Philip Earl Johnson, Larry Yando, and Shannon Cochran

It’s practically impossible to miss the parallels between August Strindberg’s The Dance of Death and Edward Albee’s Who’s Afraid of Virginia Woolf—and somebody’s sure to point them out to you if by chance you do. I know I’ve found the resemblance noted everywhere I’ve looked, from Wikipedia to the program notes for Writers Theatre’s fierce production of the Strindberg play, built around a new adaptation by Irish playwright Conor McPherson.

Like Albee’s George and Martha, Strindberg’s Edgar and Alice are a married couple in the throes of mortal combat. “Dysfunction” is way too mild a term for the workings of their relationship. As with George, Edgar looked like a good bet in his early days. But his career has come up snake eyes, and now he’s sinking into senescence with nothing to ease the way but alcohol and a finely tuned cussedness. Like Martha, Alice took the bet on Edgar when she was a sought-after young thing. Losing both bet and youth hasn’t been fun. The two of them live together in a tangle of rage and dependence, united only by their willingness to tear a new one in the psyche of anyone foolish enough to get between them.

Thing is, though, this 114-year-old play anticipates not just a single Albee script but a good chunk of modern Western theater. Its savagery is Pinterian, its bleak tenderness Beckettian, its ability to go completely yet somehow precisely over the top savors to me of Ionesco. And I can see why McPherson felt strongly enough to create this version of it, inasmuch as it resonates with the same odd compassion that made Writers’ recent production of his own Port Authority so powerful.

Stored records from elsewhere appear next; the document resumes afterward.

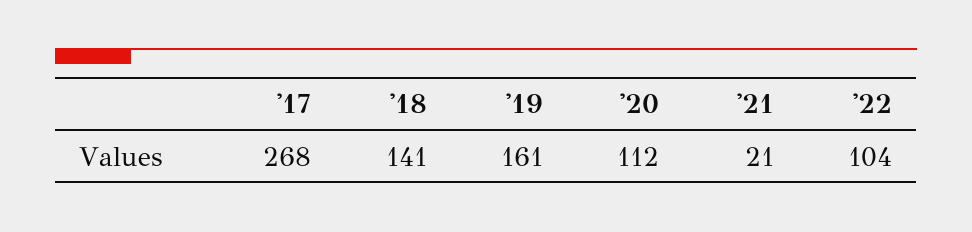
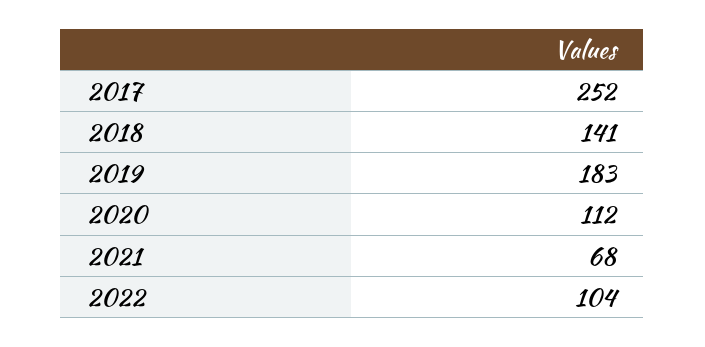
  {
-   "'17": 268,
+   "'17": 252,
    "'18": 141,
-   "'19": 161,
+   "'19": 183,
    "'20": 112,
-   "'21": 21,
+   "'21": 68,
    "'22": 104
  }

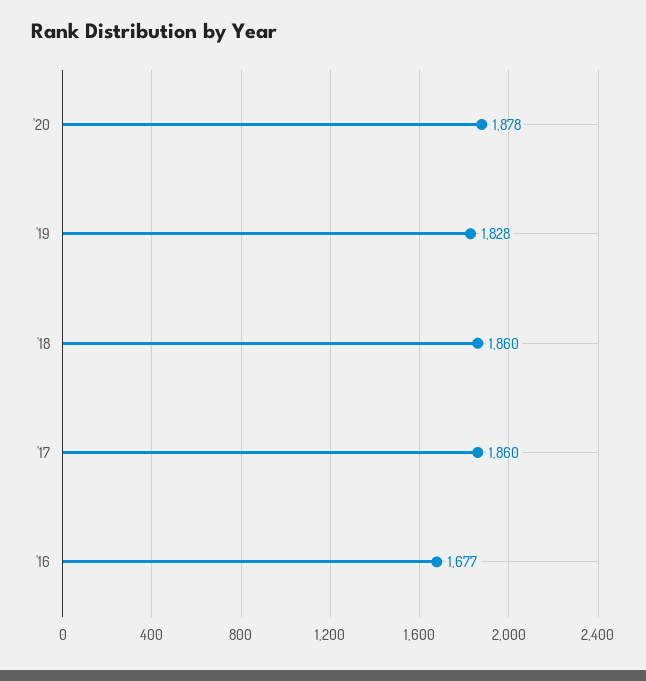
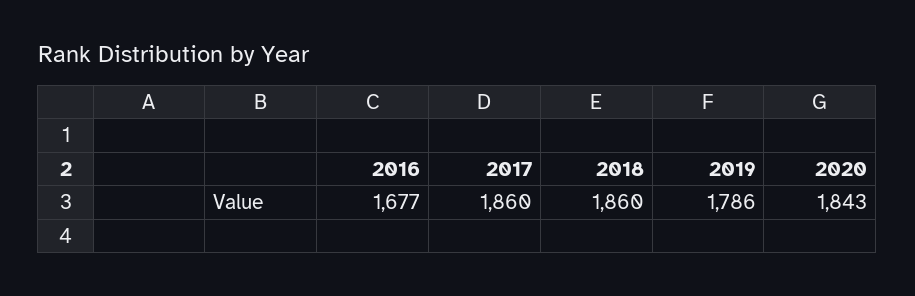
  {
-   "'20": 1878,
+   "'20": 1843,
-   "'19": 1828,
+   "'19": 1786,
    "'18": 1860,
    "'17": 1860,
    "'16": 1677
  }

Director Henry Wishcamper brings out everything that’s in there, vividly, thanks to the consummate expertise of his three-member cast. Certainly, Shannon Cochran and Larry Yando stop at nothing as Alice and Edgar, making The Dance of Death a tango, a jig, and a waltz by turns. But the real revelation here may be Philip Earl Johnson’s performance as Kurt, he whose psyche is torn a new one. Especially as it’s conceived at Writers, the role requires Johnson to leave blood on the floor, and he quite literally, quite shockingly does.

Through 7/20: Tue-Wed 7:30 PM, Thu-Fri 8 PM, Sat 4 and 8 PM, Sun 2 and 6 PM, Writers Theatre, 664 Vernon Avenue, Glencoe, 847-242-6000, writerstheatre.org, $35-$70.